# wow groovy green...!



## bobcycles (Aug 23, 2021)

I'm thinking a very good investment at the asking price...
10 yrs from now you'll be kicking yourself if you passed...
crazy cool muscle bike.
LOL geez that frame!!!


https://www.ebay.com/itm/114950834348?campid=5335809022


----------



## Junkman Bob (Aug 23, 2021)

Looks like the front end including bars as the Vista ..


----------



## BFGforme (Aug 23, 2021)

Seems like a weird little green turd!


----------



## Handle Bar Hoarder (Aug 23, 2021)

you would know 💩💩💩💩


----------



## 49autocycledeluxe (Aug 23, 2021)

I bet nobody would admit to having one of those as a kid.


----------



## GTs58 (Aug 23, 2021)

Can someone explain the engineering on that fork? What is that? Another Rube Goldberg set up?


----------



## 49autocycledeluxe (Aug 24, 2021)

if you look at it long enough it grows on you... like some sort of fungus.


----------



## Tuxguy66 (Aug 28, 2021)

I dig the metallic green seat and sissy bar pad.


----------



## spoker (Aug 29, 2021)

10 yrs from now someone will prolly have to kick me!!


----------



## bobcycles (Aug 29, 2021)

future Evinrude or some sheeeeit


----------



## wheelbender6 (Aug 29, 2021)

I like it. I like 24/20s. I just don't like it enough to pay 2g.


----------



## Dra (Sep 1, 2021)

wheelbender6 said:


> I like it. I like 24/20s. I just don't like it enough to pay 2g.
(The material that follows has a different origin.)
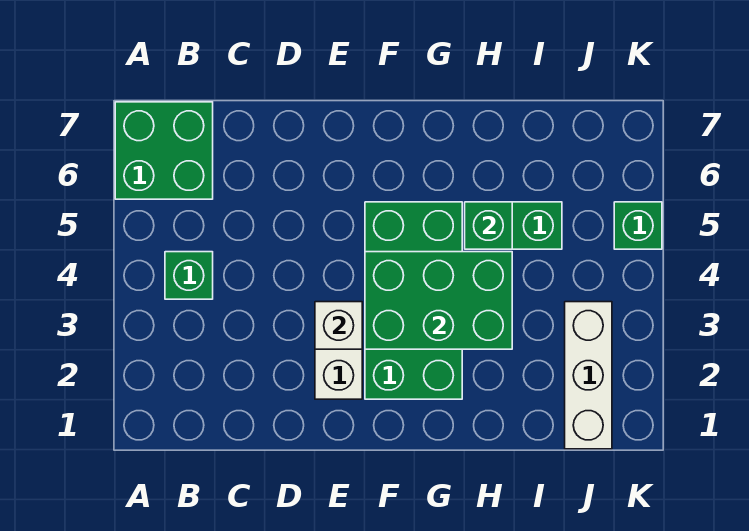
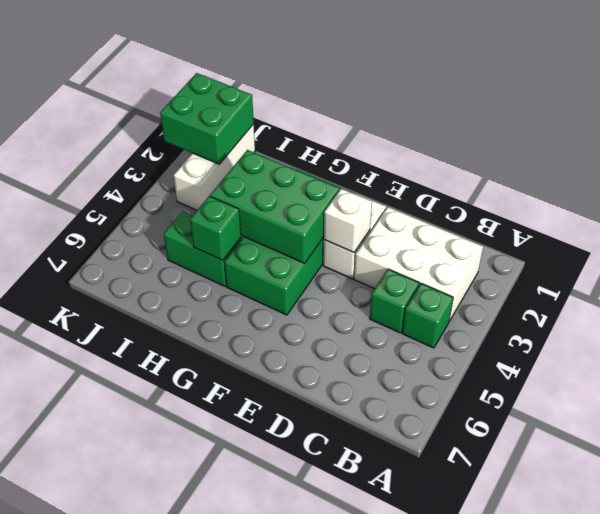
green brick A6:B7 level 1 -> green brick J1:K2 level 2
none -> white brick B2:D3 level 1
green brick K5 level 1 -> green brick C4 level 1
I’m with you on the 2g deal. I’m good with the green it’s why it caught my attention. The fork is a little different I would of folded it up on my first jump maybe that’s why there’s none around. Unique is always good


----------



## Coyote (Sep 2, 2021)

Junkman Bob said:


> Looks like the front end including bars as the Vista ..



Columbia made the Mach series, no?
I recall seeing one of these (maybe this one?) at the old New England Musclebike Museum. 👍
The Dilly™ came in this color as well.


----------



## bikewhorder (Sep 19, 2021)

I want to like muscle bikes but... I just don't.


----------